Past Horoscopes
November 17, 2009
Aries Sometimes in life, you just need to stop whatever you're doing and take a step back. Actually, maybe it's two steps back. Yeah, that's good. Keep going. The stars will let you know when you're far enough.
November 10, 2009
Taurus As you'll soon learn, there are scandals and then there are Scandals—depending on whether or not the word starts at the beginning of a sentence.
November 3, 2009
Gemini You'll once again fall for the oldest trick in the book this week, moments after picking up a copy of the King James Bible.
October 27, 2009
Cancer A number of amazing breakthroughs will be made this week in the field of electroshock therapy, though researchers will be laughing way too hard to officially announce them.
October 20, 2009
Leo You've never been able to bear the sight of blood. Luckily for you, concentrated arrangements of sulfuric acid will liquefy your retinas long before the radial arm saw starts in.
October 13, 2009
Virgo The broken ribs, fractured skull, and dislocated shoulder won't hurt at all, mostly because you'll suffer them after being dropped by drunken pallbearers.
October 6, 2009
Libra They say that behind every successful man is a woman, but all you really see is a dozen or so monkeys, three spotlights, and a playbill for Arthur Miller's The Crucible.
September 22, 2009
Scorpio Scorpio is the most generous, magnanimous, and noble of all the Zodiacal signs, but that's still no reason for the board to grant you parole.
September 15, 2009
Sagittarius Your face will make headlines nationwide. Unfortunately, the headlines will read, "Get A Load Of This Poor Bastard's Ugly Face."

Aries Mar 21 - Apr 19
You've long thought of yourself as a left-brain type of person, but the stroke will quickly and dramatically change all that.

Taurus Apr 20 - May 20
After years of putting up an emotional wall, you'll realize the error of your ways this week and purchase three tons of brick and cement instead.

Gemini May 21 - Jun 21
You will uncover an ancient Aztec curse this Thursday, one frightened locals say translates to "motherfucker."

Cancer Jun 22 - Jul 22
The baboon will see you as a threat to the social hierarchy of the pack, which truth be told, is giving you way too much credit.

Leo Jul 23 - Aug 22
He'll scream, they'll scream, you'll all scream for ice cream—forcing several orderlies to rush back into the room and strap everyone down in their beds.

Virgo Aug 23 - Sep 22
Interior decorators claim that only about 18 inches of space is needed for people to pass between furnishings, but that was before they got a load of you.

Libra Sep 23 - Oct 23
When asked where you see yourself in five years, refrain from laughing wildly, crying suddenly, and jumping clear out of a nearby window.

Scorpio Oct 24 - Nov 21
They say you're getting a little too old for a pacifier. Then again, as long as they let you keep sucking on their tits they can say whatever they want.

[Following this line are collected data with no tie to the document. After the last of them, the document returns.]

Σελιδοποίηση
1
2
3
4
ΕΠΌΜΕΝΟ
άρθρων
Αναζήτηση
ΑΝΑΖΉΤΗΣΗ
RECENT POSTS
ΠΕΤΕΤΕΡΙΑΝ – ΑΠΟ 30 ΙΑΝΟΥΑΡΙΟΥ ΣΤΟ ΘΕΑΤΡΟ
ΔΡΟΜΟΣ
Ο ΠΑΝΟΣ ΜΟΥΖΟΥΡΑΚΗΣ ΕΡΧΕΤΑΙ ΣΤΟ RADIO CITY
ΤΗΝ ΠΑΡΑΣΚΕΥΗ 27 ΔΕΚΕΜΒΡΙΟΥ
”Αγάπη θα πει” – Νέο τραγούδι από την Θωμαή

Sagittarius Nov 22 - Dec 21
You're a great believer in "an eye for an eye," but you still don't understand why they always have to use yours.

Capricorn Dec 22 - Jan 19
A car accident awaits you in the coming days, which is unfortunate, as it's the kind that involves too many Mountain Dews and not enough gas station.

Aquarius Jan 20 - Feb 18
An abrupt lifestyle change will find you joining the skua, sheathbill and killer whale as the newest natural predator of the penguin.